C'est Bellini, Lamartine de la musique, qui, dans sa poésie profondément mélancolique, erre sans cesse autour de trois ou quatre idées, souvenir, désir, espoir vague et incomplet : Bellini, qui ne vous dit son secret qu'à demi, et n'a jamais trahi sa pensée intime, la pensée nationale, si ce n'est peut-être une seule fois dans un chœur de la Norma. C'est Meyerbeer, —car Meyerbeer est Italien — traduisant en notes la lutte et l'émancipation. C'est Donizetti, qui un jour nous explique Byron dans sa Parisina, un jour dans L’Elixir d'amour verse à pleines mains sur nos tètes les roses de la volupté, parce qu'il paraît avoir désespéré de trouver l'accord national, l'accord puissant, qui mette la foi dans nos cœurs, et une épée dans nos mains ; plus tard il se ravise, médite une musique sociale, nous donne la partition de Marina Faliero, et, par la bouche d'Israël Bertucci, personnification de la pensée populaire, lance un terrible défi aux oppresseurs, et une prophétie de délivrance aux opprimés. — Là est l'art ; là il s'épanche encore, et enivre d'enthousiasme la foule avide qui se sent devinée. Ou bien, fatigué d'attendre, l'art s'élève tout à coup, sublime, et, devançant l'heure, se révèle par l'action : il se trouve une expression qui n'a pas de traduction sur la toile, ni dans les pages de l'écrivain ; il sillonne d'un éclair de feu qui nous couvre, s'incarne en un être, et jette aux générations qui rampent à ses pieds une promesse d'avenir.

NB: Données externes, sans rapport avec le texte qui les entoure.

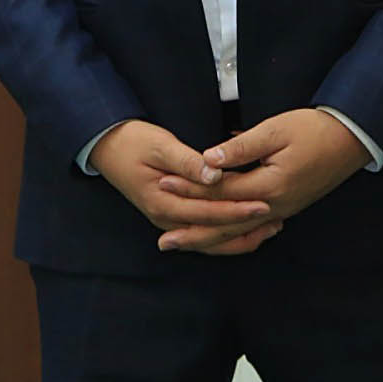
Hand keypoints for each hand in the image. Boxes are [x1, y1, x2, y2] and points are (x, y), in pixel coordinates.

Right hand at [90, 119, 284, 256]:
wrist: (106, 146)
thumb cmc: (132, 142)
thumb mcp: (159, 145)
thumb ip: (187, 162)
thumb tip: (213, 174)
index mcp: (163, 202)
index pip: (208, 212)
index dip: (237, 209)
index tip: (264, 204)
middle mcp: (166, 218)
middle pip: (212, 232)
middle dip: (245, 227)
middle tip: (276, 219)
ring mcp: (169, 220)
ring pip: (209, 239)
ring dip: (239, 236)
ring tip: (269, 228)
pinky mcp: (172, 216)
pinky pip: (203, 233)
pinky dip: (225, 235)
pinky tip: (246, 229)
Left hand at [151, 109, 370, 251]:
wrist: (352, 139)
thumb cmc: (314, 129)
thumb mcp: (276, 130)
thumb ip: (240, 147)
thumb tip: (207, 160)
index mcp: (269, 186)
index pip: (220, 192)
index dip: (190, 189)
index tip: (164, 185)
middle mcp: (274, 206)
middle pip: (226, 224)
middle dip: (194, 231)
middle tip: (163, 241)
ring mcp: (282, 211)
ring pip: (239, 232)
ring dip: (210, 239)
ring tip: (184, 244)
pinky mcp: (287, 208)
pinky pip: (254, 230)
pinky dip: (233, 236)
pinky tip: (220, 239)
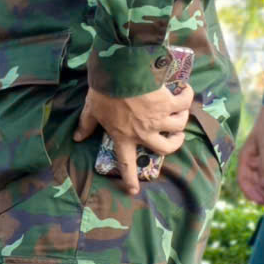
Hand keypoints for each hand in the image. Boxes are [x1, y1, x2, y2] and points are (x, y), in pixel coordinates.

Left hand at [76, 84, 191, 195]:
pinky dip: (186, 97)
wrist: (120, 73)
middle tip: (177, 137)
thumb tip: (77, 137)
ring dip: (181, 119)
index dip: (130, 179)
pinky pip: (184, 104)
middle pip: (166, 148)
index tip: (133, 191)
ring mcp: (158, 120)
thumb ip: (87, 124)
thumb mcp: (92, 109)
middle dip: (175, 144)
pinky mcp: (168, 104)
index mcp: (123, 136)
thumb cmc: (104, 92)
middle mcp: (143, 132)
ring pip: (178, 126)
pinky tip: (185, 92)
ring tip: (180, 110)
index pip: (126, 163)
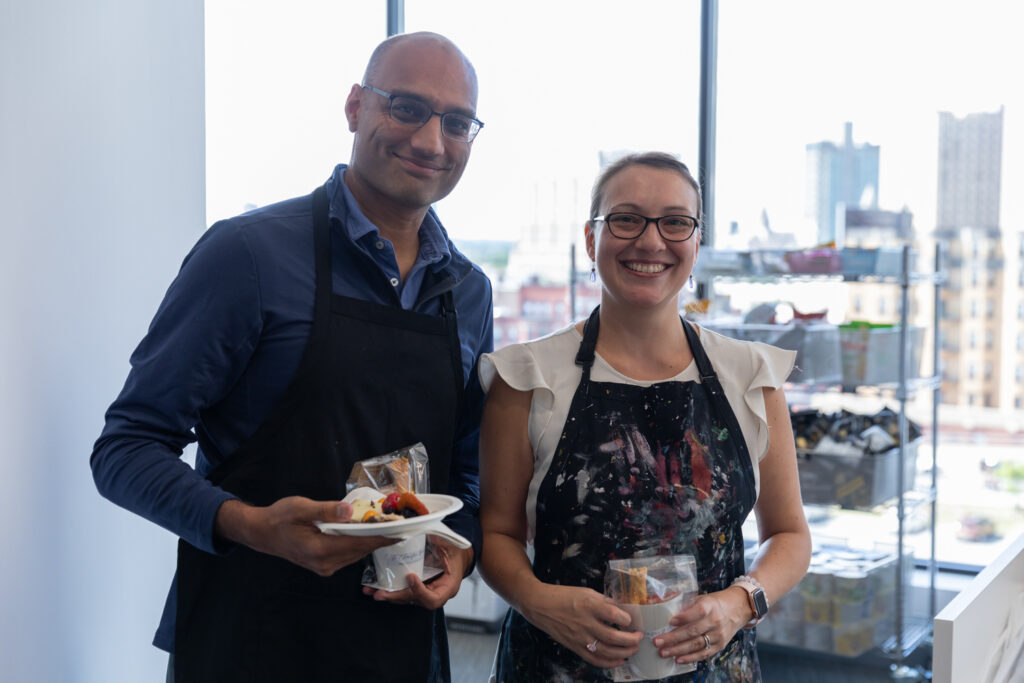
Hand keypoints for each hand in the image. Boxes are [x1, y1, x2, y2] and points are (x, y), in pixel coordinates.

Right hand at [215, 497, 396, 575]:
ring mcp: (325, 567)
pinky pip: (349, 555)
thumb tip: (348, 511)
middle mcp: (325, 563)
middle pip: (361, 550)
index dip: (382, 537)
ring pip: (356, 554)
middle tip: (402, 525)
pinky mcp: (324, 565)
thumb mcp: (300, 507)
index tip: (403, 530)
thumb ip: (326, 510)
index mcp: (320, 550)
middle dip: (381, 538)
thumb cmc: (279, 517)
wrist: (262, 533)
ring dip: (372, 541)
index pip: (359, 543)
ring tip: (390, 527)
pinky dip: (360, 544)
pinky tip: (368, 532)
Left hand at [363, 536, 472, 608]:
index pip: (433, 599)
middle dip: (396, 596)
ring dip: (388, 595)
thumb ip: (438, 538)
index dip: (420, 591)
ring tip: (372, 591)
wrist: (459, 555)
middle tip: (381, 593)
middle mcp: (436, 592)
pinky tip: (374, 586)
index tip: (411, 577)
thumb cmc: (456, 550)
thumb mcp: (450, 544)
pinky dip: (389, 589)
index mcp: (448, 586)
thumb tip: (419, 527)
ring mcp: (426, 592)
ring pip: (406, 598)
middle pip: (415, 601)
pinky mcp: (417, 588)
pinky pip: (403, 592)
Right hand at [521, 584, 641, 668]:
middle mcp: (585, 623)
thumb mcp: (586, 592)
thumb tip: (623, 609)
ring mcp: (580, 637)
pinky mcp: (575, 647)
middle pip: (613, 637)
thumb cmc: (564, 596)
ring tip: (633, 649)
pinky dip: (609, 663)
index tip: (631, 619)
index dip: (627, 619)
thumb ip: (604, 602)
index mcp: (589, 605)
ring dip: (624, 652)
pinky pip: (594, 659)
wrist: (540, 606)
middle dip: (631, 640)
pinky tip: (619, 660)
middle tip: (639, 636)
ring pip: (607, 651)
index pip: (614, 615)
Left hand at [652, 587, 749, 665]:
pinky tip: (678, 659)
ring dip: (678, 650)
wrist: (738, 609)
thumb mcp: (703, 598)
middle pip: (693, 631)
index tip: (670, 621)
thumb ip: (687, 605)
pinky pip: (703, 654)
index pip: (697, 612)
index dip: (684, 617)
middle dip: (673, 638)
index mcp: (710, 606)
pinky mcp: (720, 645)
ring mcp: (718, 635)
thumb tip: (664, 610)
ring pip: (696, 645)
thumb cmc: (715, 603)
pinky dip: (690, 658)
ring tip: (663, 652)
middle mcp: (715, 621)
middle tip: (657, 641)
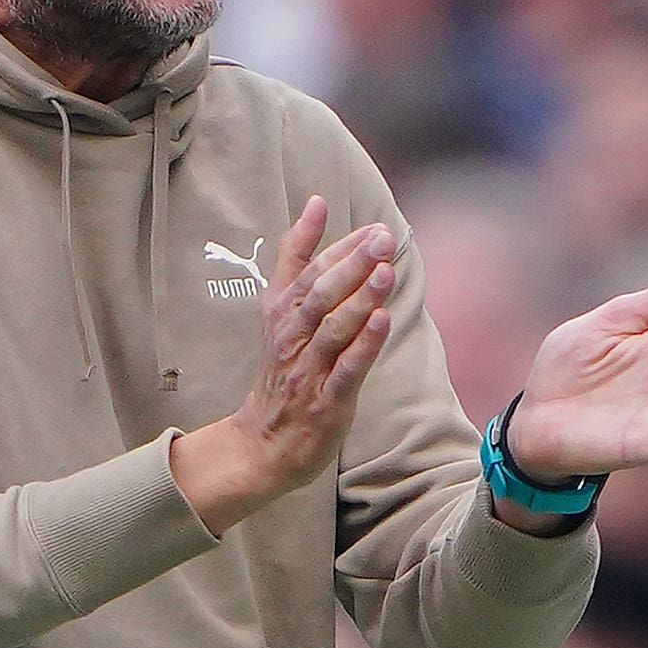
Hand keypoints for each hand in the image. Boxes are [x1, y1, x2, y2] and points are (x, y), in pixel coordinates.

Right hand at [171, 196, 394, 532]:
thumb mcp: (282, 310)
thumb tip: (317, 202)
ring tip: (385, 273)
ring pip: (332, 330)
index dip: (333, 246)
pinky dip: (363, 345)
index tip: (361, 223)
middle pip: (319, 295)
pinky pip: (344, 369)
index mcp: (282, 314)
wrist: (263, 444)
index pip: (306, 272)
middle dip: (351, 265)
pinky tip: (382, 321)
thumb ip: (298, 259)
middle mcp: (291, 338)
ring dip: (359, 300)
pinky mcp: (324, 401)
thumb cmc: (283, 371)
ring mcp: (307, 370)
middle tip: (381, 239)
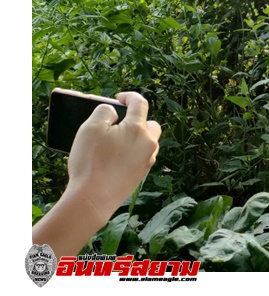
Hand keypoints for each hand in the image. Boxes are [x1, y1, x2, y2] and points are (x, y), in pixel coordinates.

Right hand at [66, 92, 161, 222]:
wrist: (93, 198)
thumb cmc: (90, 162)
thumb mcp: (90, 128)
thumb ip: (104, 112)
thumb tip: (114, 112)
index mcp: (138, 129)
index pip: (140, 104)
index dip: (130, 97)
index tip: (120, 98)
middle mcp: (148, 143)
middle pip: (151, 124)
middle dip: (137, 120)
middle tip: (119, 123)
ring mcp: (147, 160)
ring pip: (148, 142)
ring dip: (135, 137)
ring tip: (115, 141)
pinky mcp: (142, 174)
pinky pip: (142, 156)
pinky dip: (132, 152)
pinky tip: (115, 157)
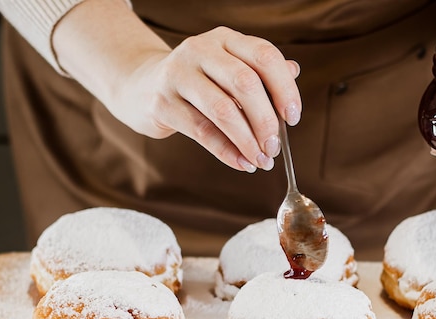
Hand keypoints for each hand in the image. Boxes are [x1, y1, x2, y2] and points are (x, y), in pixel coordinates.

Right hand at [53, 0, 301, 172]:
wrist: (141, 86)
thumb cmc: (197, 82)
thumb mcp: (227, 69)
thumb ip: (259, 71)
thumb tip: (294, 72)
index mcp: (225, 39)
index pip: (265, 56)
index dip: (285, 88)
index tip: (293, 117)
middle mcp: (201, 50)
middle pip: (245, 83)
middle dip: (266, 121)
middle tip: (274, 147)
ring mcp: (178, 74)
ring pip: (223, 110)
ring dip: (248, 141)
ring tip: (261, 160)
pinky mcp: (163, 103)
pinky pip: (202, 131)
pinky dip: (227, 152)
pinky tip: (242, 163)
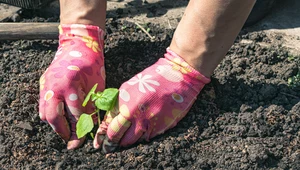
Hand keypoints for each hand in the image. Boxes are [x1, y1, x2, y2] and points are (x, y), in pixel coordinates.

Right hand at [39, 24, 105, 148]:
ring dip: (55, 125)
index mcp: (72, 84)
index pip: (75, 114)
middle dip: (63, 132)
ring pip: (45, 113)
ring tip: (66, 130)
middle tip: (71, 139)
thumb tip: (91, 125)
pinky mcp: (43, 84)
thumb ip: (93, 104)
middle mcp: (55, 86)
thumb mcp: (97, 84)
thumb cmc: (92, 64)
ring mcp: (46, 84)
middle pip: (54, 117)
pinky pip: (42, 105)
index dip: (81, 128)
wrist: (78, 45)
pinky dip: (50, 114)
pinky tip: (61, 117)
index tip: (83, 138)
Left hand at [93, 48, 209, 152]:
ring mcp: (147, 120)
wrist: (178, 75)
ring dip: (127, 141)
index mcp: (124, 100)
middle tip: (109, 147)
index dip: (102, 135)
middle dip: (112, 143)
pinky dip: (143, 137)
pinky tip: (144, 131)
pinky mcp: (160, 126)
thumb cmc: (154, 78)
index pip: (108, 123)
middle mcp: (133, 112)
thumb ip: (120, 103)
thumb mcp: (131, 87)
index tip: (100, 142)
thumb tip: (111, 120)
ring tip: (125, 140)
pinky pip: (147, 138)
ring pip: (131, 140)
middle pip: (116, 136)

Alors, l'art c'est une femme que je connais prosternée devant des tombeaux à Santa-Croce, oubliant les temps et les lieux, élevant sa voix dans le temple qui contient nos gloires, et protestant au nom du passé contre l'abjection présente. — L'art, c'est une jeune victime plongée dans quelque cachot, d'où elle ne sortira que pour mourir, conservant sa sérénité d'apôtre, son sourire de croyant. L'art, l'art sacré, l'art de Dieu, c'est toi, ô mon Jacopo, mon frère, noble suicide, qui as soustrait ton âme vierge à la tyrannie, et n'as pas voulu qu'elle fût souillée du spectacle de la lâcheté de ceux qui avaient fait serment de mourir purs avec toi ! Car l'art, c'est la foi, c'est le sacrifice, c'est la vertu ; et partout où vous trouvez à vous prosterner devant de pareilles images, ne dites pas que l'art est mort ; ne blasphémez pas l'avenir, priez, et attendez : les jours viendront. »

Joseph Mazzini, "de l'art en Italie", Revue républicaine, vol. 5, 1834.